═══ Estratto ═══

In Bangladesh sono passati due anni dall’entrata in vigore della Legge sulla sicurezza digitale, una norma draconiana che prevede fino a 10 anni di carcere per chi, attraverso mezzi digitali, diffonde “propaganda” contro la Guerra di liberazione del Bangladesh, l’inno nazionale o la bandiera nazionale. In caso di reiterazione del reato è previsto addirittura l’ergastolo.
Dall’8 ottobre 2018 quelle norme sono state applicate 2000 volte, 800 delle quali solo nei primi nove mesi di quest’anno: il segno che anche in questo paese dell’Asia meridionale si è approfittato della pandemia da Covid-19 per ridurre al silenzio le voci critiche.
Ma più che gli eroismi bellici o i simboli nazionali, gli argomenti che sono risultati tabù hanno invariabilmente riguardato l’azione di governo del partito di maggioranza, la Lega Awami: casi di corruzione, morti sospette in carcere e altro ancora.
A finire sotto inchiesta o a essere rinviati a processo non sono solo singoli utenti dei social, ma sempre più spesso direttori di portali informativi nazionali o locali: come Shafiqul Islam Kajol, direttore del “Daily Pokkhokal” e scomparso dopo l’arresto per 53 giorni; Matiur Rahman, direttore di “ManabZamin”; Mahiuddin Sarker, direttore ad interim di “Jagonews24.com”; Toufiqlmroz Khalidi, direttore di “bdnews24.com”; Ramzan Ali Pramanik, direttore di “Dainik Grameen Darpan”; Khandaker Sharin, direttore di “Narsingdi Pratidin”; e AMM Bahauddin, direttore di “Inqilab”.

═══

> _Compito 1_
Nell'estratto, quale pena è prevista in caso di reiterazione del reato?
> _Compito 2_
Riscrivi in forma più breve il paragrafo dell'estratto che inizia con «In Bangladesh sono passati due anni», mantenendone i fatti principali.

═══ Insieme dati ═══

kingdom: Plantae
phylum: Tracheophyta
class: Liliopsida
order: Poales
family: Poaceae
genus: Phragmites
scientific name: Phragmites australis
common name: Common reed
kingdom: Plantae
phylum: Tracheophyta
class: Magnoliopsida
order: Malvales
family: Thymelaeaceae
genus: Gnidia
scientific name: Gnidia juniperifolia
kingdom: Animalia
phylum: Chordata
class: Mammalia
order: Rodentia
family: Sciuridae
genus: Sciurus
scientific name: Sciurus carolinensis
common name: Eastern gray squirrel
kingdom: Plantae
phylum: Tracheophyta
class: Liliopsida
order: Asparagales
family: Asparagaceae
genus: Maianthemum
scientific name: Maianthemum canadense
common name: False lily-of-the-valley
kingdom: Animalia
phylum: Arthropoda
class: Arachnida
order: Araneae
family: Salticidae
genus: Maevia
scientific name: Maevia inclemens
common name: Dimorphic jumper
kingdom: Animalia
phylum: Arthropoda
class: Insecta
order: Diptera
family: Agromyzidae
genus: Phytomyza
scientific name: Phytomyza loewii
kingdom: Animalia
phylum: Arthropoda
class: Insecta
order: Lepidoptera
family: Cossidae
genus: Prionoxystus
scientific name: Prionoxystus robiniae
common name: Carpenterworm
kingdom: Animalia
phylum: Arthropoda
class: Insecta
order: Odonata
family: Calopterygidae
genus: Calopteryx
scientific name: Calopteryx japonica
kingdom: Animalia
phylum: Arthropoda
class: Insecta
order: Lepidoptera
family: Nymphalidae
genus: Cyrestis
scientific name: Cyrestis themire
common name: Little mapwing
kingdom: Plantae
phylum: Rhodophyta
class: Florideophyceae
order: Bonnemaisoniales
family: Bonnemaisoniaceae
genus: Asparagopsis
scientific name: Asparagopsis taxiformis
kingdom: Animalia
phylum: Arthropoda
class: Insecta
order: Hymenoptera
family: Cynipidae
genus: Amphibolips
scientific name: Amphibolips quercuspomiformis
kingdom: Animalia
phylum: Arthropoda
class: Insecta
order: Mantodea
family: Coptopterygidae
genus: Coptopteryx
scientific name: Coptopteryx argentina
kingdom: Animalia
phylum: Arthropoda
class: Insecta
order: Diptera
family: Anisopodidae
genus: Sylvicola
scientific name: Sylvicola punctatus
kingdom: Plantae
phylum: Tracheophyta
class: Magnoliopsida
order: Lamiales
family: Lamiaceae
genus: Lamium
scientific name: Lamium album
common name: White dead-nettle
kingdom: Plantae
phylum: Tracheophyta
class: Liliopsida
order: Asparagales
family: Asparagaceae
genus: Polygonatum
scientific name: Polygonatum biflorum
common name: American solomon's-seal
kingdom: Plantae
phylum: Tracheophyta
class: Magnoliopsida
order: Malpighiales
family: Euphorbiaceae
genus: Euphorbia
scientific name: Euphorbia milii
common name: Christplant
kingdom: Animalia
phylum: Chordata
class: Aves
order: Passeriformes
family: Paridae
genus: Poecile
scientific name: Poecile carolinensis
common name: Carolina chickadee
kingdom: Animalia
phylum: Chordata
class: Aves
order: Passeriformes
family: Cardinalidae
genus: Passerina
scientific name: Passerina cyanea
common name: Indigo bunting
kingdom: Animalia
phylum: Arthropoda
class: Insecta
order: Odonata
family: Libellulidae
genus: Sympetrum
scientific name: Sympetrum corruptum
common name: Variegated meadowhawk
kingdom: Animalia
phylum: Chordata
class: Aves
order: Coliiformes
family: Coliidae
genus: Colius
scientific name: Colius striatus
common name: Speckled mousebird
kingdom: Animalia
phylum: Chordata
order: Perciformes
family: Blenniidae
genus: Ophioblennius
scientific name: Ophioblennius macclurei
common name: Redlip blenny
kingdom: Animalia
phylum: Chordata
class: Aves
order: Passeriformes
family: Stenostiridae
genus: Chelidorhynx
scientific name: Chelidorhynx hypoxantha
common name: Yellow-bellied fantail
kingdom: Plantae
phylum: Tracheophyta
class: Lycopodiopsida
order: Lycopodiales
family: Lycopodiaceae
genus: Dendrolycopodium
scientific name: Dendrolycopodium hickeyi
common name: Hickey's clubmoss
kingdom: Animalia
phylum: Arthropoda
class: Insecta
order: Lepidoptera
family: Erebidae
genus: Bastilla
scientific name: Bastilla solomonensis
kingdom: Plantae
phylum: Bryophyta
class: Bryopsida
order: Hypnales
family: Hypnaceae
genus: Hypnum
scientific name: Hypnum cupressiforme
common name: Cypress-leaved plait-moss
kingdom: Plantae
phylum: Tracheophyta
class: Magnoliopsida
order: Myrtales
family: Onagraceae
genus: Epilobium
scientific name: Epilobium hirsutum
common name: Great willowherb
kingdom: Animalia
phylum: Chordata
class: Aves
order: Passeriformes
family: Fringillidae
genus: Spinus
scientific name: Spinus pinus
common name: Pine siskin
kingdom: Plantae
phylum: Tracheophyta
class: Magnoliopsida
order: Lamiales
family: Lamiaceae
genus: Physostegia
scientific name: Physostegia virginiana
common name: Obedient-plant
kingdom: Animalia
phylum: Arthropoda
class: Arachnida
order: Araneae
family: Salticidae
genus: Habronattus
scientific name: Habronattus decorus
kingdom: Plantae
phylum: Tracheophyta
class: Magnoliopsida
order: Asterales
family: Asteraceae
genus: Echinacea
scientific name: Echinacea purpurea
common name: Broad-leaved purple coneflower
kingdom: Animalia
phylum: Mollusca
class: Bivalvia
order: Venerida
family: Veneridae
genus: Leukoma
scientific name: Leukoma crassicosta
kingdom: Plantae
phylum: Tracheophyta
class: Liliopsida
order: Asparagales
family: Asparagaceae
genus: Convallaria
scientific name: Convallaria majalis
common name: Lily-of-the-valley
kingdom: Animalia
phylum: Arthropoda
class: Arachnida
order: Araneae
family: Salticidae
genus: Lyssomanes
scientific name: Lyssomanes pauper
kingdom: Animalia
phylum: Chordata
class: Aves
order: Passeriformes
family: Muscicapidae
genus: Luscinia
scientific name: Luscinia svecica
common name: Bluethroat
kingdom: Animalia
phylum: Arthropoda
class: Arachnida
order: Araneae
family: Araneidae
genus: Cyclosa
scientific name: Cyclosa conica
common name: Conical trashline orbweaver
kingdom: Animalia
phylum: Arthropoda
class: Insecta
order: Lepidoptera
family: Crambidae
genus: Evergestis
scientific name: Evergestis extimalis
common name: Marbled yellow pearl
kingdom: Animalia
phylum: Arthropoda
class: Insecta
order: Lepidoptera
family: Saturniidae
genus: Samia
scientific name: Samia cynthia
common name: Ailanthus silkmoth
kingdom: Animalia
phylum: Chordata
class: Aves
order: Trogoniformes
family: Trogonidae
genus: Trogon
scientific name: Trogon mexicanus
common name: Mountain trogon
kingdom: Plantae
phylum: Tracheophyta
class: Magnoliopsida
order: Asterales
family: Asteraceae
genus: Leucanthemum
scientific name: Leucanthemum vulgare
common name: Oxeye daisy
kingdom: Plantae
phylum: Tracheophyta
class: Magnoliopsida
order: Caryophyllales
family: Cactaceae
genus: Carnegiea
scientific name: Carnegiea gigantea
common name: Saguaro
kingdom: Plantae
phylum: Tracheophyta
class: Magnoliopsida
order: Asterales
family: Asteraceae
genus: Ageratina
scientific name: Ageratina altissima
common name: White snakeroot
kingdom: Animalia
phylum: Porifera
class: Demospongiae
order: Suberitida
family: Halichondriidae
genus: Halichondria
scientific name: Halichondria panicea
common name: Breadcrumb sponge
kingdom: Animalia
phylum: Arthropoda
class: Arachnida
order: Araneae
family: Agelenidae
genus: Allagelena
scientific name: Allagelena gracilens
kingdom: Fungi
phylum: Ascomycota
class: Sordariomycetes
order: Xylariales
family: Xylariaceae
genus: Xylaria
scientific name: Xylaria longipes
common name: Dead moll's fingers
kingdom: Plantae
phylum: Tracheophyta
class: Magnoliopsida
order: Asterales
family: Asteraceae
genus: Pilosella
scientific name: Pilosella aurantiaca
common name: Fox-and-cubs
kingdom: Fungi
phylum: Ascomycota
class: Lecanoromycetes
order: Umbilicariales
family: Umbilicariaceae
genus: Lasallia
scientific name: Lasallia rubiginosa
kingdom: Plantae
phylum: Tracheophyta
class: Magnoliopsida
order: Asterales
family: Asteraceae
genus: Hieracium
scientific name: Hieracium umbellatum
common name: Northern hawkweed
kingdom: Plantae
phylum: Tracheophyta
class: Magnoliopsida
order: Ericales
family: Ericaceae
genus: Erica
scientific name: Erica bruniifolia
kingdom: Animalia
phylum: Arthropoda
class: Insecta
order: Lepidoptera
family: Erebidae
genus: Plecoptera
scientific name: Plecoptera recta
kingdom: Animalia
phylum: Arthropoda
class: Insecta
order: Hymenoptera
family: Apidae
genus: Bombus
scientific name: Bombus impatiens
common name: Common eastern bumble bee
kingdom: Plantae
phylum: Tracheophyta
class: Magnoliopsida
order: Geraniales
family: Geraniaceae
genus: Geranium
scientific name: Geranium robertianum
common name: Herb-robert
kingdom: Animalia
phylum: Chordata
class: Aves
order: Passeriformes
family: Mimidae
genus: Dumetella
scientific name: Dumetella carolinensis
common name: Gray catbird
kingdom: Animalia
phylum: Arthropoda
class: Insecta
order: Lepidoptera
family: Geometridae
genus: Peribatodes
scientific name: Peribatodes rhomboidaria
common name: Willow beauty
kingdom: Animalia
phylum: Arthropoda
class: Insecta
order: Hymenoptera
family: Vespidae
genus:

═══

> _Spazio risposta 1_
L'ergastolo.

> _Spazio risposta 2_
In Bangladesh è in vigore da due anni la Legge sulla sicurezza digitale, una norma draconiana. Prevede fino a 10 anni di carcere per chi diffonde con mezzi digitali “propaganda” contro la Guerra di liberazione, l'inno nazionale o la bandiera nazionale. Per chi reitera il reato è previsto l'ergastolo.